Reliability and performance tests
Runnable example of stress test
1 min
Script and how to run
The following script, executed with tool k6 , simulates a basic stress test:
import http from 'k6/http';
import { sleep } from 'k6';
export const options = {
stages: [
{ duration: '20s', target: 75 },
{ duration: '3m', target: 75 },
{ duration: '20s', target: 0 },
],
thresholds: {
http_req_failed: ['rate<0.01'],
http_req_duration: ['p(95)<1000'],
},
};
export default function () {
const url = 'https://quickpizza.grafana.com';
http.get(`${url}/contacts.php`);
sleep(1);
http.get(`${url}/news.php`);
sleep(1);
}
Install tool k6 and download script.js , then run it locally with:
k6 run script.js
Analysis
After being run k6 produces result .
Info
To better understand the terms in testing and tool k6 see vocabulary.
Test summary
Stress profile:
- Up to 75 virtual users (VUs).
- 3 stages over 3m40s, followed by a 30s graceful ramp-down.
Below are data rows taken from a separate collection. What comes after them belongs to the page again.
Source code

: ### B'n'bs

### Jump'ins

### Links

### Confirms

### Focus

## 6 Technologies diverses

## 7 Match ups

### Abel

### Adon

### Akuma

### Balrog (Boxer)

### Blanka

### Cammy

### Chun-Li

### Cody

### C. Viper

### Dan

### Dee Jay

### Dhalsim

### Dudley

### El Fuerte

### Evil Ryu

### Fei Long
- Total duration: ~4m10s (including graceful stops).
6,656 iterations completed.
Observed behavior
- The system successfully handled up to 75 concurrent VUs.
- No request failures (http_req_failed=0,00%).
- Response times stayed well below defined thresholds throughout the test.
Metrics highlights
Requests: 13,312 total (approx. 60 requests/sec).
Response time:
- Average: 131,23ms
- Median: 130,51ms
- 95th percentile (p95): 140,19ms (well below 1000ms threshold).
Iteration duration:
- Average: 2,26s
- 95th percentile: 2,29s.
Data transferred
- Total received: 20 MB (~89 kB/sec).
- Total sent: 2,1 MB (~9,5 kB/sec).
Overall analysis
The service maintained stable performance under gradually increasing load, peaking at 75 VUs without degradation or failures. Response times remained consistent and comfortably under threshold targets, indicating solid scalability.
Suggestions and takeaways
- The system handled the stress conditions without performance issues.
- Further testing could explore higher VU limits or longer sustained periods to find actual system limits.
- Monitoring backend resource utilization (CPU, memory, DB load) during the test would provide deeper insight into system bottlenecks.